QUESTIONS ON THE MATERIAL:
• a. In the search engine article, who is named as co-founder and technical director of Ambergreen?
• b. Edit the search engine article's passage starting at "Search engine reputation" and ending at "harder to ignore.", putting "guest feedback" in place of "customer feedback".

GIVEN TEXT:
The growth in social media is the not the only development to have
created challenges for the search world during the past year. The
introduction of universal search, pioneered by Ask.com and Yahoo! but
officially christened by Google last May, brought news, pictures, video,
maps and other data into the equation, and very quickly the SEO industry
has had to come to terms with the implications. "It will get to the
point where it is not a question of standing out with an image or a
video clip," says Mills. "It will be that you are broke without
one."

For the time being, however, most advertisers continue to fight over
text results. But there are also significant worries here for the
corporate world, as the arrival of universal search brings with it an
increased threat from unsolicited user-generated content. "UGC is very
fresh, so quite often it gets listed quite high in the rankings," says
Jonty Kelt. "If you are an advertiser and one of your last 100 customers
had a bad experience and then wrote something on a blog or social media
site, that may well show up on page one."

In terms of the worst-case scenario, Grant Whiteside, co-founder and
technical director of Ambergreen, is pithier still. "The higher the
profile you have, the more you are up for a slapping from the public,"
he says. "A search engine now is fast becoming almost like a PR tool,
and you can sink or swim by it."

Search engine reputation management is the key. "One of the main things
is to ensure there are more positive than negative reviews online," says
Kelt. "You can create your own customer feedback on your site,
encouraging people to submit photos of the hotel room view or reviews of
how much they liked the beds."

All of which is evidence that, while SEO isn't getting any easier to
cheat, it is at least becoming far harder to ignore.

THE GREEN AWARDS MAKE STRIDES WITH ORGANIC SEARCH

The Green Awards were launched in 2006 to recognise outstanding creative
work that communicates the importance of corporate social
responsibility, sustainable development and ethical best practice for
brands. The awards need stand out and they maintain it with a page-one
ranking in Google, above instances where other publications have
mentioned the awards.

The trick to achieving this is in careful tracking and analytics,
according to Ane-Mari Peter, managing director of on-IDLE, the web
design and development agency behind the project. "It is important that
the customer has a site that appeals to them and reflects their
organisation's services, products and brand positioning accurately, but
it is equally important that the site can be found on organic search -
and not just in Google," says Peter.

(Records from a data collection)
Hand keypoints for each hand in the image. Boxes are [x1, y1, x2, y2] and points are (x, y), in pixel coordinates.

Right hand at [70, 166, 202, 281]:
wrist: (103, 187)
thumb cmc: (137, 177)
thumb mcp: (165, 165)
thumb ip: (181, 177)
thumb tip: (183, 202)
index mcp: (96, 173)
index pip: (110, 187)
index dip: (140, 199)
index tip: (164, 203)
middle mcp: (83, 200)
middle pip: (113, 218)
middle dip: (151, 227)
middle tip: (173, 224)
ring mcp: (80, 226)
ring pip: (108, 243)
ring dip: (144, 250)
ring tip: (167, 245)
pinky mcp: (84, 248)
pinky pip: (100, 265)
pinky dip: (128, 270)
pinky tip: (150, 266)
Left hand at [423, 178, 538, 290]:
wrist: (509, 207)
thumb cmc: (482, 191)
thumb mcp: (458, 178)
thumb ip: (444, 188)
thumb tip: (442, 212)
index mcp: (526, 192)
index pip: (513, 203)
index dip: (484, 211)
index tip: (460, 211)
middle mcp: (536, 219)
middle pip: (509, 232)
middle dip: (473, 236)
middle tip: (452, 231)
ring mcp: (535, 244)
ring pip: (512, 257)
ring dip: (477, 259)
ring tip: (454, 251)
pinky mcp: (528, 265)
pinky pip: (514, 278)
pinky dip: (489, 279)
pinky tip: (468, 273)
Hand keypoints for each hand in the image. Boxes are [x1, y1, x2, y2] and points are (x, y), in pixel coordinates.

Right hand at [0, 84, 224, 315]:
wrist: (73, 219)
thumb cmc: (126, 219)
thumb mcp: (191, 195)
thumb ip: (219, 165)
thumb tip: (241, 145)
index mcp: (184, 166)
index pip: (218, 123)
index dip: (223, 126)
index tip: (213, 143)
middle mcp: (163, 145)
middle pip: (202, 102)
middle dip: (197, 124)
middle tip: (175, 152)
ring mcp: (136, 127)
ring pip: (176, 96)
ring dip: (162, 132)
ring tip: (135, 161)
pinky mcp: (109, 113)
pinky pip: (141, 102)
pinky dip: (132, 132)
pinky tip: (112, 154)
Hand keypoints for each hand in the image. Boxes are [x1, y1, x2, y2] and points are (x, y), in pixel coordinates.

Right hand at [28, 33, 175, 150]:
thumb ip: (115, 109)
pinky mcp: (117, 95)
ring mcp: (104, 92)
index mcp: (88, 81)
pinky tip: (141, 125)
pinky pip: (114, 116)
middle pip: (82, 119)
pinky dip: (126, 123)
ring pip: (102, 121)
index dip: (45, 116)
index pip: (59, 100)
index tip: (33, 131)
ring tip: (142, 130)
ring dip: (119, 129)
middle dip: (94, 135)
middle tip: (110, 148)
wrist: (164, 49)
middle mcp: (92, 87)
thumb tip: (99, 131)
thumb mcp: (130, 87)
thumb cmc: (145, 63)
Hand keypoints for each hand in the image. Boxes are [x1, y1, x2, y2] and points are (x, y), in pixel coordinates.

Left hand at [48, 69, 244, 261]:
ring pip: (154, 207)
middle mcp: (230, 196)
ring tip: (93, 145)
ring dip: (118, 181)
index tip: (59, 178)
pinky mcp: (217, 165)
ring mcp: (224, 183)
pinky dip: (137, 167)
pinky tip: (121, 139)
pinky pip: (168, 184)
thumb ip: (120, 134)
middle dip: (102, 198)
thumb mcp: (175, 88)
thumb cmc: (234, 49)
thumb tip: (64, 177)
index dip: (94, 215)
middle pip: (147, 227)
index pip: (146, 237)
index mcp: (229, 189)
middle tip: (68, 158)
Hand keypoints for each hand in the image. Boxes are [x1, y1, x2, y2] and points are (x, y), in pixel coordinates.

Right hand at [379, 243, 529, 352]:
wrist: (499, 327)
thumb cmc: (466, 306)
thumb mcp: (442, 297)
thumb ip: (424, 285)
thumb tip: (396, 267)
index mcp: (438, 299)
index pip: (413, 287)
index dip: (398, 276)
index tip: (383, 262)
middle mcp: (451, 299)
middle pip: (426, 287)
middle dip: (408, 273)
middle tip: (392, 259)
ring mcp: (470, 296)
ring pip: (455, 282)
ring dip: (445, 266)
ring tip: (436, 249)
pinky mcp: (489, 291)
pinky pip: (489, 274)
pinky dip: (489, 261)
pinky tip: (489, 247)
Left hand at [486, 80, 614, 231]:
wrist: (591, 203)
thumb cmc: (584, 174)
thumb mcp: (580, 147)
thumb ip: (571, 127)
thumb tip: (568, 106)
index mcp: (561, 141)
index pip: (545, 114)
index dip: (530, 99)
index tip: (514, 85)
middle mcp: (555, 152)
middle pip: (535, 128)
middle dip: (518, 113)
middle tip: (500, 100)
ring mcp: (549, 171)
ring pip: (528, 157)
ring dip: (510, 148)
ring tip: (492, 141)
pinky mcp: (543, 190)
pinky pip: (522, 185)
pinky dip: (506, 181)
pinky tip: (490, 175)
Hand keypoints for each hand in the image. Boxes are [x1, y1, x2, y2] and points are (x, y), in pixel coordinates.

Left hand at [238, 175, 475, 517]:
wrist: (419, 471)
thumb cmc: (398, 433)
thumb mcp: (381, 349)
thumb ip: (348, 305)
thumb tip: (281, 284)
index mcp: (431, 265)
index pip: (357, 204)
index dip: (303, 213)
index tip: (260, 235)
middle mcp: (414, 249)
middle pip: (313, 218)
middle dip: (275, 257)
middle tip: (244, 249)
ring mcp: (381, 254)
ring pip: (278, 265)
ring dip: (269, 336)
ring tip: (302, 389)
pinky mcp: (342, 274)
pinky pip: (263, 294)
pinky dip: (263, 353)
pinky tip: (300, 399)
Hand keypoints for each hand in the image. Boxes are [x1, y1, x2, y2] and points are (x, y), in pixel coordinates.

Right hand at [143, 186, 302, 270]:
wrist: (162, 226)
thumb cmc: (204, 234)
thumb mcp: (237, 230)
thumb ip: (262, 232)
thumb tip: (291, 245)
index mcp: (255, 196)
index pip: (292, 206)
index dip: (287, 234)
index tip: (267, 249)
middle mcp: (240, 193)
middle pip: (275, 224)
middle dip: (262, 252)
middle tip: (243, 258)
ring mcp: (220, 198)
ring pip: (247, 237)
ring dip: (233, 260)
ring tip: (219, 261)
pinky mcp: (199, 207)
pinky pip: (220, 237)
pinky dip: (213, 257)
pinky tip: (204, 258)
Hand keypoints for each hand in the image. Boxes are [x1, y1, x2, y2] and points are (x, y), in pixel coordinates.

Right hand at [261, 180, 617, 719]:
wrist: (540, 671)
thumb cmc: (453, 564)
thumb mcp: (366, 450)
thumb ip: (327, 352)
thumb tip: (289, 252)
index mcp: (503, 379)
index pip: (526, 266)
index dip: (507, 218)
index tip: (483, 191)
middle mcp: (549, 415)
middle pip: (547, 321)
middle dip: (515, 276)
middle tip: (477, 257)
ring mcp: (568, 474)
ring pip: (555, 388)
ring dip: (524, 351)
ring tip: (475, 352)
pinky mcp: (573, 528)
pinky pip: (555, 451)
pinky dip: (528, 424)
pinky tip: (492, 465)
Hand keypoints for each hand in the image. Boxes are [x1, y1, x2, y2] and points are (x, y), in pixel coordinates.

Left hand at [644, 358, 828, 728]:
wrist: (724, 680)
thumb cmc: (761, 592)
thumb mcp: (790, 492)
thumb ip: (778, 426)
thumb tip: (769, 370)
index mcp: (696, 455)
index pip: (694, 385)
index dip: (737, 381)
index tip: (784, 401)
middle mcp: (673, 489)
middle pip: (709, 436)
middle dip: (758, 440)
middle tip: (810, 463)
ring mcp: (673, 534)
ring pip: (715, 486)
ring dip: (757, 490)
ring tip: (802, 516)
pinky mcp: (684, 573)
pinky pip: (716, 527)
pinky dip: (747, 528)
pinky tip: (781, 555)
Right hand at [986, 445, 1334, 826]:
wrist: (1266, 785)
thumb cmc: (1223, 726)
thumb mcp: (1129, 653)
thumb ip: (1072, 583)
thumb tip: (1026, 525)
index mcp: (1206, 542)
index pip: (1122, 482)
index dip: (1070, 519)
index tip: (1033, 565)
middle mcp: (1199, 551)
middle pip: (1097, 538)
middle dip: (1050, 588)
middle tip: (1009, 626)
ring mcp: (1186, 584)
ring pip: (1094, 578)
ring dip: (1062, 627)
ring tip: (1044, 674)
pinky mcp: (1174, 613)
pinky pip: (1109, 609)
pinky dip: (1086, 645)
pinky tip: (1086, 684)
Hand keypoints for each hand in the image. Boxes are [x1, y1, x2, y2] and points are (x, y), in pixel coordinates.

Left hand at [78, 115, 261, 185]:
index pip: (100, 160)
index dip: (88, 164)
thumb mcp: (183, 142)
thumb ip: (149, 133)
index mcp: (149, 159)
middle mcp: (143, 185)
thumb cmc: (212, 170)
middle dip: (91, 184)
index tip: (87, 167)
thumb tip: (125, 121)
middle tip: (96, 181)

ANSWERS FOR EACH ITEM:
• a. Grant Whiteside

• b.
Search engine reputation management is the key. "One of the main things
is to ensure there are more positive than negative reviews online," says
Kelt. "You can create your own guest feedback on your site,
encouraging people to submit photos of the hotel room view or reviews of
how much they liked the beds."

All of which is evidence that, while SEO isn't getting any easier to
cheat, it is at least becoming far harder to ignore.